Brickbats

An Independence, Missouri, man who was not identified in local press reports says he was surprised when police showed up at his home searching for marijuana. They found he was growing only tomato plants. Police say they targeted the man because he had purchased hydroponic growing equipment.

An Iranian court has found attorney Nasrin Sotoudeh guilty of “acting against national security” and producing “propaganda against the system,” sentencing her to 11 years in prison, barring her from practicing law, and banning her from leaving the country for 20 years. Her crime: defending human rights activists.

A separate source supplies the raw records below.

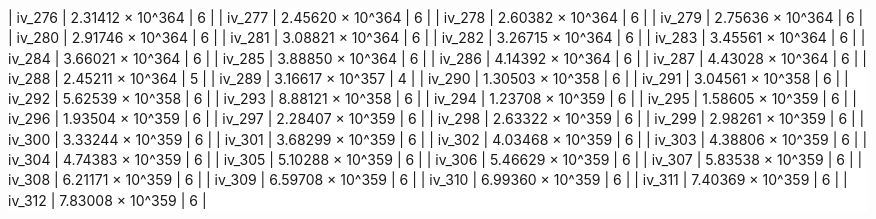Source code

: | iv_276 | 2.31412 × 10^364 | 6 |
| iv_277 | 2.45620 × 10^364 | 6 |
| iv_278 | 2.60382 × 10^364 | 6 |
| iv_279 | 2.75636 × 10^364 | 6 |
| iv_280 | 2.91746 × 10^364 | 6 |
| iv_281 | 3.08821 × 10^364 | 6 |
| iv_282 | 3.26715 × 10^364 | 6 |
| iv_283 | 3.45561 × 10^364 | 6 |
| iv_284 | 3.66021 × 10^364 | 6 |
| iv_285 | 3.88850 × 10^364 | 6 |
| iv_286 | 4.14392 × 10^364 | 6 |
| iv_287 | 4.43028 × 10^364 | 6 |
| iv_288 | 2.45211 × 10^364 | 5 |
| iv_289 | 3.16617 × 10^357 | 4 |
| iv_290 | 1.30503 × 10^358 | 6 |
| iv_291 | 3.04561 × 10^358 | 6 |
| iv_292 | 5.62539 × 10^358 | 6 |
| iv_293 | 8.88121 × 10^358 | 6 |
| iv_294 | 1.23708 × 10^359 | 6 |
| iv_295 | 1.58605 × 10^359 | 6 |
| iv_296 | 1.93504 × 10^359 | 6 |
| iv_297 | 2.28407 × 10^359 | 6 |
| iv_298 | 2.63322 × 10^359 | 6 |
| iv_299 | 2.98261 × 10^359 | 6 |
| iv_300 | 3.33244 × 10^359 | 6 |
| iv_301 | 3.68299 × 10^359 | 6 |
| iv_302 | 4.03468 × 10^359 | 6 |
| iv_303 | 4.38806 × 10^359 | 6 |
| iv_304 | 4.74383 × 10^359 | 6 |
| iv_305 | 5.10288 × 10^359 | 6 |
| iv_306 | 5.46629 × 10^359 | 6 |
| iv_307 | 5.83538 × 10^359 | 6 |
| iv_308 | 6.21171 × 10^359 | 6 |
| iv_309 | 6.59708 × 10^359 | 6 |
| iv_310 | 6.99360 × 10^359 | 6 |
| iv_311 | 7.40369 × 10^359 | 6 |
| iv_312 | 7.83008 × 10^359 | 6 |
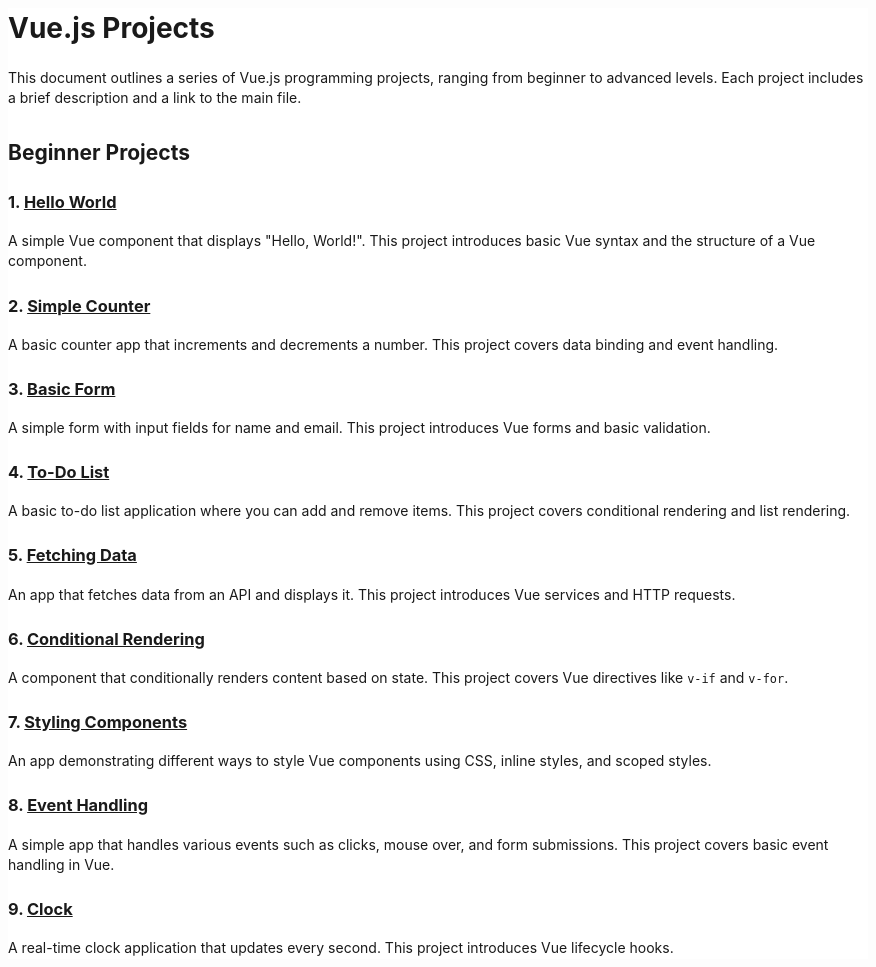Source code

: # Vue.js Projects

This document outlines a series of Vue.js programming projects, ranging from beginner to advanced levels. Each project includes a brief description and a link to the main file.

## Beginner Projects

### 1. [Hello World](./hello-world/main.js)

A simple Vue component that displays "Hello, World!". This project introduces basic Vue syntax and the structure of a Vue component.

### 2. [Simple Counter](./simple-counter/main.js)

A basic counter app that increments and decrements a number. This project covers data binding and event handling.

### 3. [Basic Form](./basic-form/main.js)

A simple form with input fields for name and email. This project introduces Vue forms and basic validation.

### 4. [To-Do List](./to-do-list/main.js)

A basic to-do list application where you can add and remove items. This project covers conditional rendering and list rendering.

### 5. [Fetching Data](./fetching-data/main.js)

An app that fetches data from an API and displays it. This project introduces Vue services and HTTP requests.

### 6. [Conditional Rendering](./conditional-rendering/main.js)

A component that conditionally renders content based on state. This project covers Vue directives like `v-if` and `v-for`.

### 7. [Styling Components](./styling-components/main.js)

An app demonstrating different ways to style Vue components using CSS, inline styles, and scoped styles.

### 8. [Event Handling](./event-handling/main.js)

A simple app that handles various events such as clicks, mouse over, and form submissions. This project covers basic event handling in Vue.

### 9. [Clock](./clock/main.js)

A real-time clock application that updates every second. This project introduces Vue lifecycle hooks.
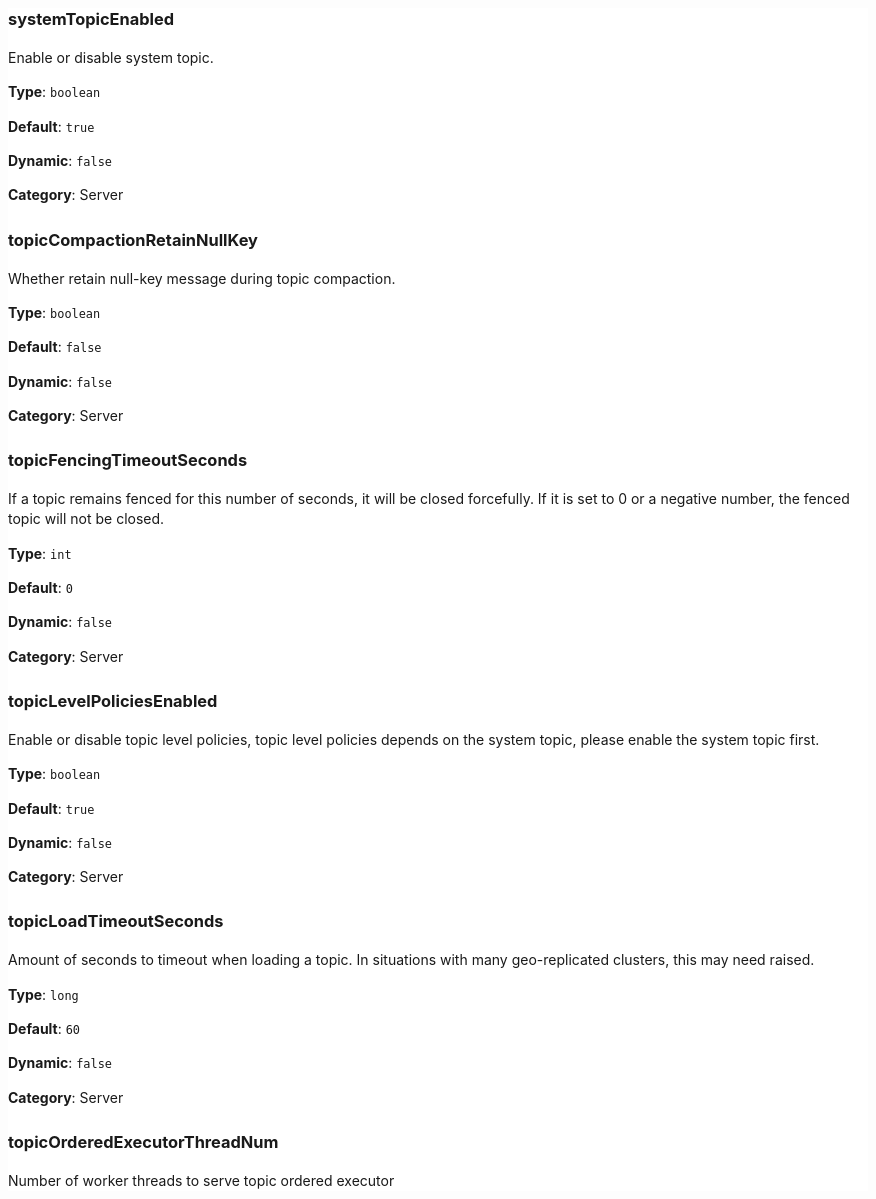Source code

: ### systemTopicEnabled
Enable or disable system topic.

**Type**: `boolean`

**Default**: `true`

**Dynamic**: `false`

**Category**: Server

### topicCompactionRetainNullKey
Whether retain null-key message during topic compaction.

**Type**: `boolean`

**Default**: `false`

**Dynamic**: `false`

**Category**: Server

### topicFencingTimeoutSeconds
If a topic remains fenced for this number of seconds, it will be closed forcefully.
 If it is set to 0 or a negative number, the fenced topic will not be closed.

**Type**: `int`

**Default**: `0`

**Dynamic**: `false`

**Category**: Server

### topicLevelPoliciesEnabled
Enable or disable topic level policies, topic level policies depends on the system topic, please enable the system topic first.

**Type**: `boolean`

**Default**: `true`

**Dynamic**: `false`

**Category**: Server

### topicLoadTimeoutSeconds
Amount of seconds to timeout when loading a topic. In situations with many geo-replicated clusters, this may need raised.

**Type**: `long`

**Default**: `60`

**Dynamic**: `false`

**Category**: Server

### topicOrderedExecutorThreadNum
Number of worker threads to serve topic ordered executor
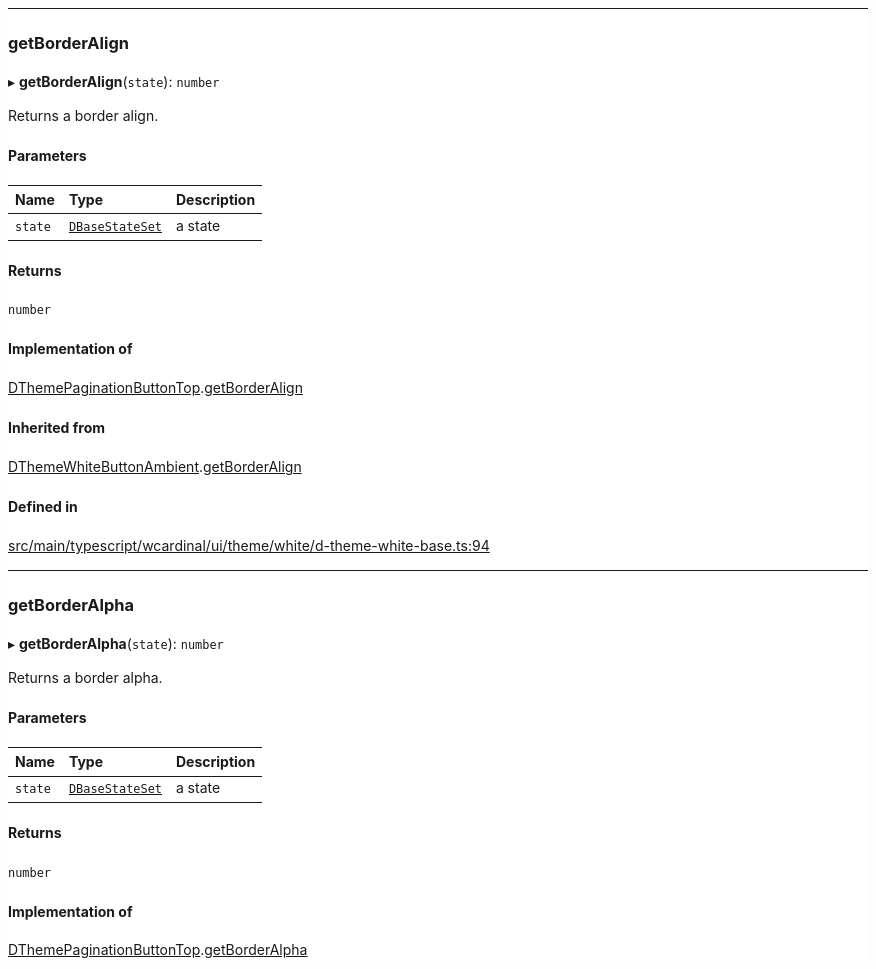 ___

### getBorderAlign

▸ **getBorderAlign**(`state`): `number`

Returns a border align.

#### Parameters

| Name | Type | Description |
| :------ | :------ | :------ |
| `state` | [`DBaseStateSet`](../interfaces/DBaseStateSet.md) | a state |

#### Returns

`number`

#### Implementation of

[DThemePaginationButtonTop](../interfaces/DThemePaginationButtonTop.md).[getBorderAlign](../interfaces/DThemePaginationButtonTop.md#getborderalign)

#### Inherited from

[DThemeWhiteButtonAmbient](DThemeWhiteButtonAmbient.md).[getBorderAlign](DThemeWhiteButtonAmbient.md#getborderalign)

#### Defined in

[src/main/typescript/wcardinal/ui/theme/white/d-theme-white-base.ts:94](https://github.com/winter-cardinal/winter-cardinal-ui/blob/v0.227.0/src/main/typescript/wcardinal/ui/theme/white/d-theme-white-base.ts#L94)

___

### getBorderAlpha

▸ **getBorderAlpha**(`state`): `number`

Returns a border alpha.

#### Parameters

| Name | Type | Description |
| :------ | :------ | :------ |
| `state` | [`DBaseStateSet`](../interfaces/DBaseStateSet.md) | a state |

#### Returns

`number`

#### Implementation of

[DThemePaginationButtonTop](../interfaces/DThemePaginationButtonTop.md).[getBorderAlpha](../interfaces/DThemePaginationButtonTop.md#getborderalpha)
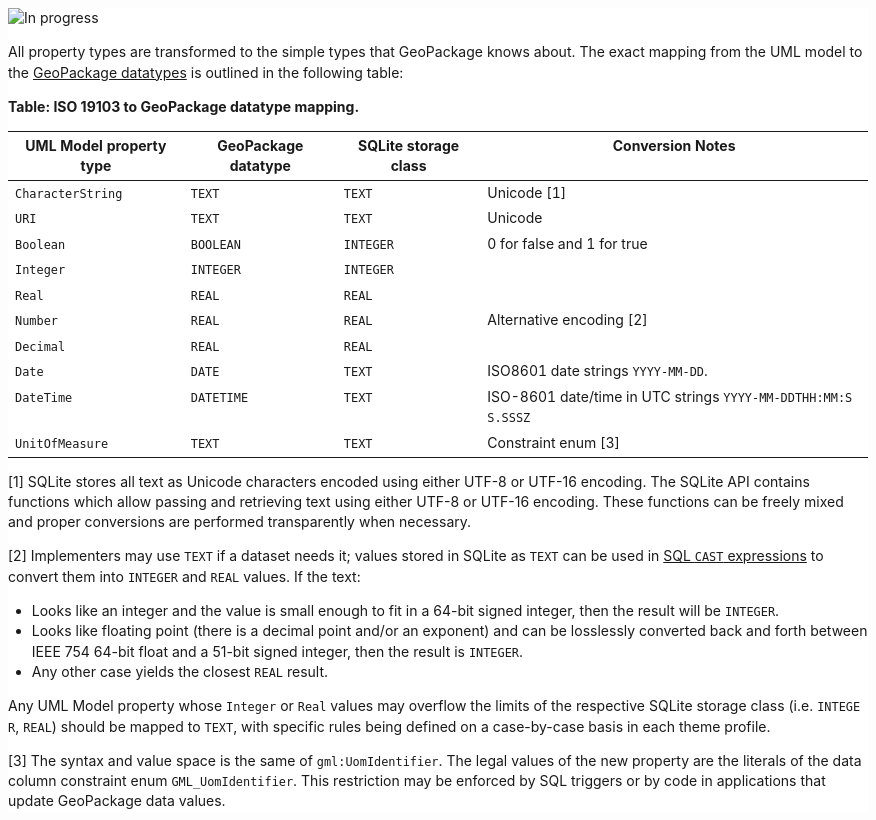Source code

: ![In progress][in-progress-shield]

All property types are transformed to the simple types that GeoPackage knows about.
The exact mapping from the UML model to the [GeoPackage datatypes](https://www.geopackage.org/spec121/#table_column_data_types) is outlined in the following table:

**Table: ISO 19103 to GeoPackage datatype mapping.**

| UML Model property type | GeoPackage datatype | SQLite storage class | Conversion Notes |
| ------ | ----- | ----- | ----- |
| `CharacterString` | `TEXT` | `TEXT` | Unicode [1]
| `URI` | `TEXT` | `TEXT` | Unicode
| `Boolean` | `BOOLEAN` | `INTEGER` | 0 for false and 1 for true
| `Integer` | `INTEGER` | `INTEGER` |
| `Real` | `REAL` | `REAL` |  
| `Number` | `REAL`| `REAL`| Alternative encoding [2]
| `Decimal` | `REAL` | `REAL` |
| `Date` | `DATE` | `TEXT` | ISO8601 date strings `YYYY-MM-DD`. |
| `DateTime` | `DATETIME` | `TEXT` | ISO-8601 date/time in UTC strings `YYYY-MM-DDTHH:MM:SS.SSSZ` |
| `UnitOfMeasure` | `TEXT` | `TEXT` | Constraint enum [3]

[1] SQLite stores all text as Unicode characters encoded using either UTF-8 or UTF-16 encoding.
The SQLite API contains functions which allow passing and retrieving text using either UTF-8 or UTF-16 encoding.
These functions can be freely mixed and proper conversions are performed transparently when necessary.

[2] Implementers may use `TEXT` if a dataset needs it; values stored in SQLite as `TEXT` can be used in [SQL `CAST` expressions](https://www.sqlite.org/lang_expr.html#castexpr) to convert them into `INTEGER` and `REAL` values. If the text:

- Looks like an integer and the value is small enough to fit in a 64-bit signed integer, then the result will be `INTEGER`.
- Looks like floating point (there is a decimal point and/or an exponent) and can be losslessly converted back and forth between IEEE 754 64-bit float and a 51-bit signed integer, then the result is `INTEGER`.
- Any other case yields the closest `REAL` result.

Any UML Model property whose  `Integer` or `Real` values may overflow the limits of the respective SQLite storage class (i.e. `INTEGER`, `REAL`) should be mapped to `TEXT`, with specific rules being defined on a case-by-case basis in each theme profile.

[3] The syntax and value space is the same of `gml:UomIdentifier`.
The legal values of the new property are the literals of the data column constraint enum `GML_UomIdentifier`.
This restriction may be enforced by SQL triggers or by code in applications that update GeoPackage data values.


[development-shield]: https://img.shields.io/badge/-development%20version-red?style=flat
[implemented-shield]: https://img.shields.io/badge/status-implemented-brightgreen
[tested-shield]: https://img.shields.io/badge/status-tested-brightgreen
[in-progress-shield]: https://img.shields.io/badge/status-in%20progress-yellow
[pending-shield]: https://img.shields.io/badge/status-pending-red
[note-shield]: https://img.shields.io/badge/-Implementation%20note:-important
[mt001-shield]: https://img.shields.io/badge/MT001-Flattening%20of%20nested%20structures-blue
[mt002-shield]: https://img.shields.io/badge/MT002-Extract%20primitive%20array-blue
[mt005-shield]: https://img.shields.io/badge/MT005-Simple%20geographic%20name-blue
[mt007-shield]: https://img.shields.io/badge/MT007-Simple%20citation-blue
[mt008-shield]: https://img.shields.io/badge/MT008-Simplified%20codelist%20reference-blue
[mt001]: https://github.com/INSPIRE-MIF/2017.2/blob/master/model-transformations/GeneralFlattening.md
[mt002]: https://github.com/INSPIRE-MIF/2017.2/blob/master/model-transformations/ExtractPrimitiveArray.md
[mt005]: https://github.com/INSPIRE-MIF/2017.2/blob/master/model-transformations/SimpleGeographicName.md
[mt007]: https://github.com/INSPIRE-MIF/2017.2/blob/master/model-transformations/SimpleCitation.md
[mt008]: https://github.com/INSPIRE-MIF/2017.2/blob/master/model-transformations/SimpleCodelistReference.md
[gpkg-ext-schema]: http://www.geopackage.org/spec121/#extension_schema
[gpkg-ext-related]: http://docs.opengeospatial.org/is/18-000/18-000.html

Time travel dramas have become quite popular in China. Too popular, apparently, for the government’s General Bureau of Radio, Film, and Television. The agency has ordered a halt to further productions, claiming they treat history “in a frivolous way.”

Shane Rhooms spent three weeks in jail after New York City police offices identified him as the man who shot at them when they spotted him smoking marijuana in Brooklyn. Fortunately for Rhooms, security video and cell phone records showed he was attending a concert in Manhattan at the time of the shooting. Police officials say they stand by the officers and still think Rhooms is guilty.

Andrew Ryan, a former British soldier, says he was angered when some Muslims burned poppies on Remembrance Day. So he stole a copy of the Koran from a library and burned it in the center of Carlisle, England.

Burma has banned Skype and other VoIP platforms. The move has two advantages for the government: It will increase profits for the state-owned phone company, and it will make it harder for citizens to learn about the protests taking place in the Middle East.

In April, law enforcement officials in Janesville, Wisconsin, locked down two middle schools and brought in drug-detecting dogs to sniff students’ lockers. The dogs “hit” 14 times at one school and 13 times at the other. But none of the dog alerts turned up any actual drugs.

In Michigan, Julian and Thai Wendrow were arrested and jailed for allegedly sexually abusing their mute, autistic daughter. Their children were taken from them and placed in foster homes for several months. Then prosecutors dropped the charges, admitting the girl could not communicate. The case had been built on typed statements the girl made with the “help” of a school aide using facilitated communication.

A federal judge ordered the city of Ecorse, Michigan, to pay Michael and Tammy Phelps $215,000 after police officers burst into the couple’s home, threw them to the floor, and put a gun to Michael’s face. The police had a valid search warrant, but it was for the house next door.